So, it was a strong start to the year for the US equities, and Australian and Japanese markets followed up on the strong gains, especially Nikkei benefited well from the weakening yen, while Chinese equities remained under shadow of the growing property sector headache despite a better-than-expected manufacturing PMI printed by Caixin earlier in the session.

FTSE futures gained more than 1% on the back of a relatively cheaper yen, and firm oil and commodity prices, hinting that the FTSE100 is preparing to clear the 7400p resistance shortly.

In currencies, the US dollar remains in demand, the US dollar index is bid above the 50-dma, which is somewhere near 95.60, and the USDJPY surged to the highest levels since 2017. So the pair is now approaching the 116 level, although the positive USDJPY trade could run out of breath into the 117-118 region given that the historical data suggests that the Federal Reserve (Fed) hiking cycles tend to strengthen the yen against the US dollar rather than the contrary, due to a ‘buy the rumour, sell the fact’ type of an occurrence, according to Bloomberg, where the USDJPY spent last year factoring in a tighter Fed policy, and it is now time for traders to take profit and walk away.

In commodities, gold tanked from $1830 to below $1800 per ounce on the back of a strong risk appetite and a jump in the US 10-year yield.

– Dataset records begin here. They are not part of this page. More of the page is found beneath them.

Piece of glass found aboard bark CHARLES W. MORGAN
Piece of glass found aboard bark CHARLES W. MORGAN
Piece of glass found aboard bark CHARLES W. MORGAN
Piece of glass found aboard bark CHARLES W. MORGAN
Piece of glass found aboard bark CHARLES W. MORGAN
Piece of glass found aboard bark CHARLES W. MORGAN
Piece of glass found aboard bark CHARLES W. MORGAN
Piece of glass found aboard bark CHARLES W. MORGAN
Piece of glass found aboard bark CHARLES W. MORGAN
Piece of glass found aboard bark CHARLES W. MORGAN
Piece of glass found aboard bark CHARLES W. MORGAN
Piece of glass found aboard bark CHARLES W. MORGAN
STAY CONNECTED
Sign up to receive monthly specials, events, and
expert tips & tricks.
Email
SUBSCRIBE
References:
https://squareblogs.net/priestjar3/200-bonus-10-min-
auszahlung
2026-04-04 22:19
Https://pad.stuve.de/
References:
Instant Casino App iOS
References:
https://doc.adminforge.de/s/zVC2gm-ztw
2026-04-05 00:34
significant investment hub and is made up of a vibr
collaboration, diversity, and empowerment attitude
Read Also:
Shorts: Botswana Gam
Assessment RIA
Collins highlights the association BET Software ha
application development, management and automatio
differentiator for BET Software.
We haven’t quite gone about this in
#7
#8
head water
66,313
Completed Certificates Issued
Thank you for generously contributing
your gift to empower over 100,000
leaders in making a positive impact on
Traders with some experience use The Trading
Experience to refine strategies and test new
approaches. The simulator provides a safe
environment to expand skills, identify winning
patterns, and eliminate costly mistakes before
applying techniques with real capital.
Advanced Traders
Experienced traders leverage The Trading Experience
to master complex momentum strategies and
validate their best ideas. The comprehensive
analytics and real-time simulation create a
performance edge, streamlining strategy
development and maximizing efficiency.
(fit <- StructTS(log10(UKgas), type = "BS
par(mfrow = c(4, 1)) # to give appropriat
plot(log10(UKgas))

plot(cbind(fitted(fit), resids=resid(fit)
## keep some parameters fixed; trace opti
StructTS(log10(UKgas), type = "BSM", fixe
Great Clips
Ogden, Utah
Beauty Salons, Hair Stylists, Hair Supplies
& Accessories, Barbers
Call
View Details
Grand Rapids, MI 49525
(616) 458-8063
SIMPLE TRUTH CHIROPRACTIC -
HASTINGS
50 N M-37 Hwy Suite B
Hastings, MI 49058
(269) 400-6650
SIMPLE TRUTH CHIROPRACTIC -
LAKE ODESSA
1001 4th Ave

US crude, on the other hand, is pushing higher above its 50-dma before today’s OPEC decision, where no surprise is expected. OPEC countries have rather a positive outlook for oil demand in the coming months as they focus on the recovery and reopening rather than on hundreds of flight cancellations and the restricted economic activity of the moment due to the omicron wave. OPEC is expected to maintain its regime of additional 400’000 barrels per day of extra supply in February, and a no change should keep oil bulls craving for further gains above the 50-dma, yet the $80 level should shelter a strong resistance, as even with the idea that better days are ahead of us and recovery should support better demand in oil, the IEA has been warning of a larger global glut in the first months of the year. And a vulnerable positive outlook should limit the oil bulls’ appetite nearing the psychological $80 mark.